Another ambitious story song on Memory Almost Full is “House of Wax,” which succeeds in communicating something like the sort of dark mysterious who-knows-what Dylan is evoking in the last three songs on Modern Times (including the aforementioned “Ain’t Talkin’”). One of the wonders of post-1960s music as it’s evolved through the work of artists like Dylan and McCartney is the way the right mixture of words and sounds can suggest a whole world of possibilities in the same three-to-five-min-ute song, ranging from the mundane to the apocalyptic. It doesn’t matter what it means when lightning hits the House of Wax and “poets spill out on the street.” Take your choice, go for it: it could be the burning of the library at Alexandria or the fall of the Towers of Babylon or maybe the Capitol Records building in Hollywood. And just what is “hidden in the yard underneath the wall”? Does the singer really know that what’s “buried deep below a thousand layers” is “the answer to it all”? When the power of the music wraps itself around those lines, who cares what it means? Maybe the lyrics are over the top, such as the one about women dancing in the streets “like wild demented horses.” In his notes, McCartney admits a fondness for “surreal lyrics.” It’s said that when Paul had doubts about the words to “Hey Jude” John Lennon had to give him a pep talk, convincing him that a line like “the movement is on your shoulder” was just right. Listen to the way Paul sings “wild demented horses” and you know that John Lennon would be proud of him. So would his late wife Linda and his late fellow Beatle, George.
Paul and Linda
McCartney has endured an enormous amount of criticism and downright ridicule regarding the turn his musical fortunes took after his marriage to Linda Eastman. People, including yours truly, have wondered why he had to be such a considerate mate. Why not indulge his wife with an occasional collaboration while sharing his more serious musical ventures with someone worthier, as he did once when joining forces with Elvis Costello? There’s a moment on the new album, at the opening of “See Your Sunshine,” when those of us who still cringe to remember some of the low points of the Paul-Linda years, get a bit nervous. Linda haunts that song, as she does several others. But then so do the other Beatles. They’re all in the music. And who can deny that the character of the man who made his marriage a true working partnership is the same character that makes him capable of producing albums like Chaos and Creation and Memory Almost Full at age 65, an inspiration to us all.

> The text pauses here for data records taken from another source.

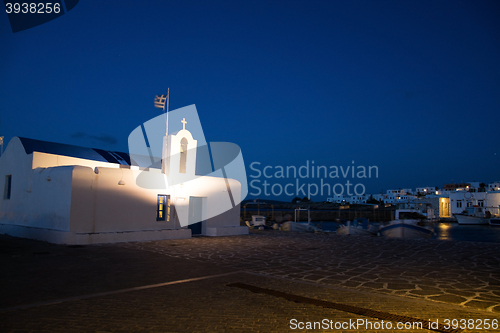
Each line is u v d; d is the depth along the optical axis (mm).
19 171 16703
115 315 5578
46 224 14961
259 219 33781
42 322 5199
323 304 6355
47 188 15117
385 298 6828
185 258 11555
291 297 6809
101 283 7781
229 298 6676
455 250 14758
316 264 10781
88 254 11672
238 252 13227
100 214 15031
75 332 4824
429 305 6383
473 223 57188
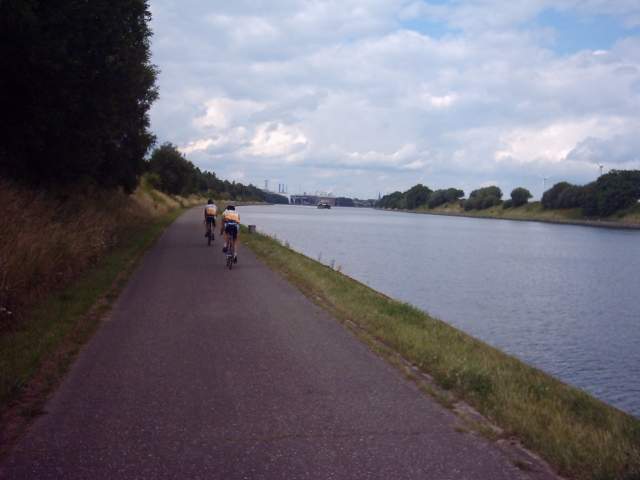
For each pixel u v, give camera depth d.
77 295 10.96
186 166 78.88
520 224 122.44
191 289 12.74
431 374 6.83
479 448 4.76
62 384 6.23
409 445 4.79
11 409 5.49
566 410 5.94
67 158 19.98
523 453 4.68
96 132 20.20
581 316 19.27
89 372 6.66
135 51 19.80
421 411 5.60
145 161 36.19
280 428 5.12
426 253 40.94
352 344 8.17
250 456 4.54
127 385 6.22
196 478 4.18
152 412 5.46
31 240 10.96
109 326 8.98
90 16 16.73
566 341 15.20
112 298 11.35
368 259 33.62
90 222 16.88
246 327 9.12
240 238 27.73
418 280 25.77
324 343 8.20
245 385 6.29
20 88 17.05
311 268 17.17
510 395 6.02
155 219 40.50
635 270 36.62
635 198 122.88
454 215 192.00
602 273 34.38
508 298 22.38
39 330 8.30
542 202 149.75
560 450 4.62
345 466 4.39
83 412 5.43
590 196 129.00
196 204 97.06
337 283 14.54
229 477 4.20
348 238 51.97
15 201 12.59
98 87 19.03
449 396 6.08
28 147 18.47
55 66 15.88
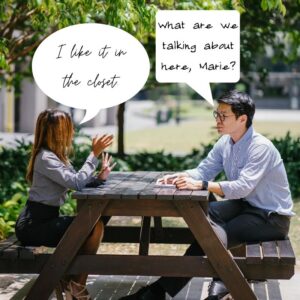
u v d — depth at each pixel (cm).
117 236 567
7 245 474
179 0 660
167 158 1178
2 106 2175
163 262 455
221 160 532
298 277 609
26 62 1232
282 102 5072
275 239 493
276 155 493
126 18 578
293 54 1215
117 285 583
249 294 444
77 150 1047
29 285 580
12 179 966
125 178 532
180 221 831
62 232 468
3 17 753
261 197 493
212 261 447
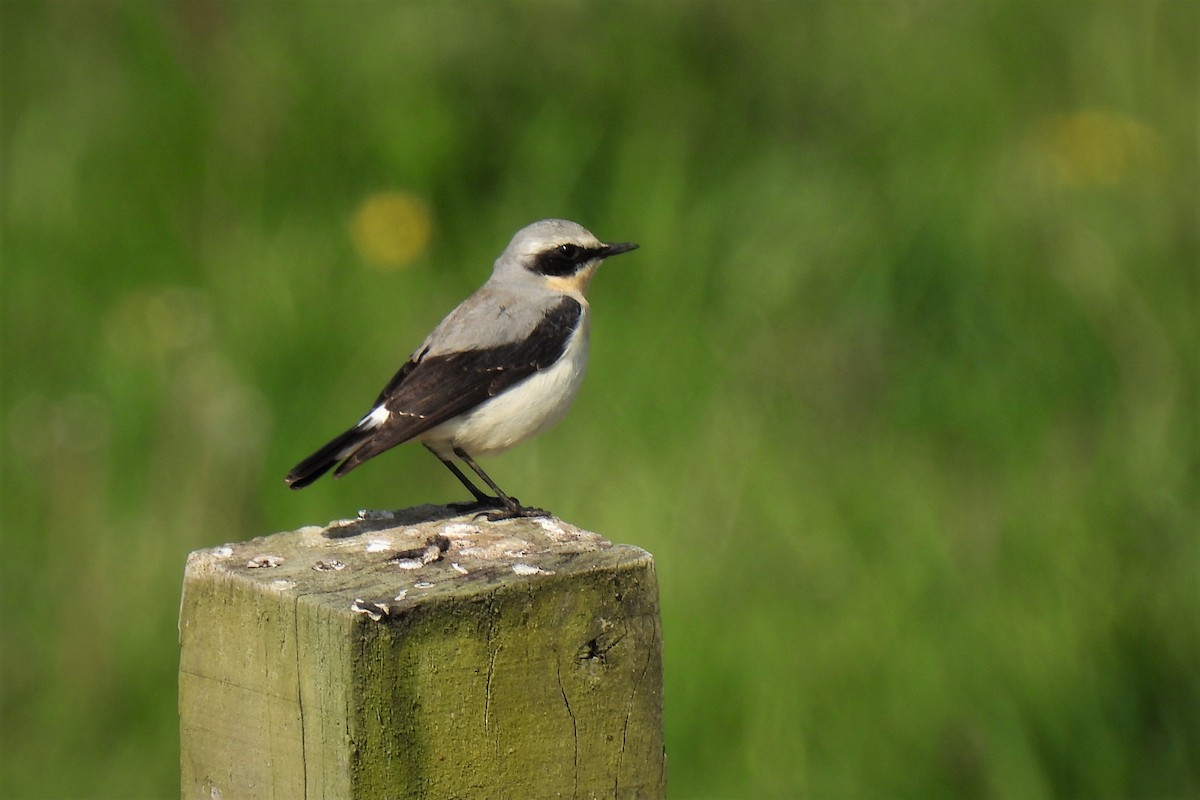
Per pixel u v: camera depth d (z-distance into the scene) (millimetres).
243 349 13234
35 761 11117
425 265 14406
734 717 10516
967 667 10586
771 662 10641
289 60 15578
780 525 11492
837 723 10430
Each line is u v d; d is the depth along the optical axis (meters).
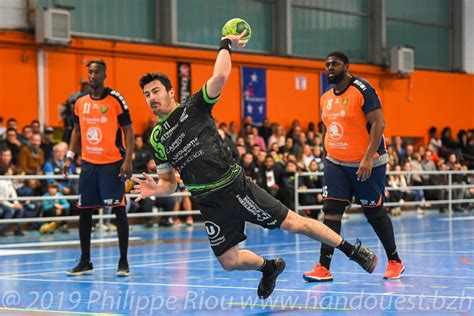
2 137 16.75
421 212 22.55
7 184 15.36
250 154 18.48
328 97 8.22
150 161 17.69
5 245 13.30
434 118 28.25
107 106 8.89
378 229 8.21
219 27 22.95
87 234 9.09
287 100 24.09
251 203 6.12
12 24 18.67
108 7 20.62
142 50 20.88
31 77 18.91
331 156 8.20
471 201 22.52
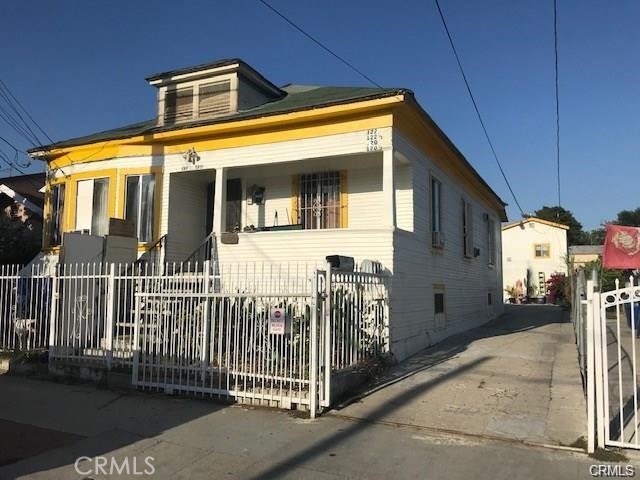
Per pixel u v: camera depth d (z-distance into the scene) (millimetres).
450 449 6023
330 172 14031
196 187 14820
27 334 10570
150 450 6070
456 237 16500
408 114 11891
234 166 12992
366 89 14008
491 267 22188
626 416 7027
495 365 10359
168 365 8586
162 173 13844
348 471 5426
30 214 21578
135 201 13984
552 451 5922
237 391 7988
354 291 9078
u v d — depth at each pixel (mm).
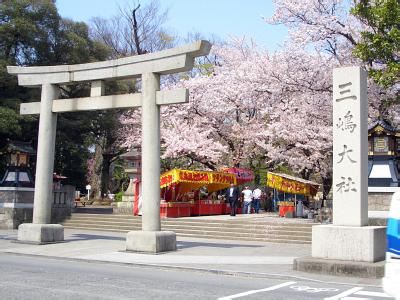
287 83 22281
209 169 36281
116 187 50062
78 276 10930
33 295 8469
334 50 21531
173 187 27484
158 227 15859
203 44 15070
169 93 15633
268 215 28844
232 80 31453
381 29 16312
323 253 11953
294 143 28516
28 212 25391
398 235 5957
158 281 10383
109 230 24078
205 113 33781
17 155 25391
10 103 26047
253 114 34469
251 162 36719
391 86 18344
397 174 18312
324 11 21281
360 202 11945
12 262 13539
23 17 27562
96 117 32125
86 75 17562
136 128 38125
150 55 16000
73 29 31141
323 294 9133
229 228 21078
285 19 21797
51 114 18391
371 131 18609
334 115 12508
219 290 9359
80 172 36281
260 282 10633
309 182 29219
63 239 18781
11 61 27062
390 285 5910
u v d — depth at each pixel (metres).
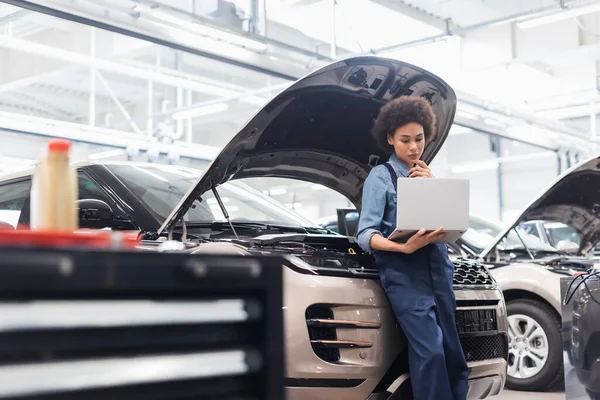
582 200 5.15
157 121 12.15
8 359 0.62
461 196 2.54
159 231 2.86
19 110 12.88
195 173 3.71
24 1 5.26
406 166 2.84
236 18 6.99
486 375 3.06
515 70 12.09
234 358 0.75
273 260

I haven’t done justice to the other songs. If you have Beatles music in your blood, you’ll love the ghost of “Baby, You’re a Rich Man” in “My Ever Present Past” where the middle bit (“the things I think I did when I was a kid”) lifts you right out of yourself like the romp in the field to “Can’t Buy Me Love” in A Hard Day’s Night. The echoes are here and so is a nod to the medley McCartney pulled together on Side 2 of Abbey Road, the LP that saw a lot of us through the first years of the 1970s.
Two copies of the new CD are available at the Princeton Public Library; so is the DVD Paul McCartney in Red Square.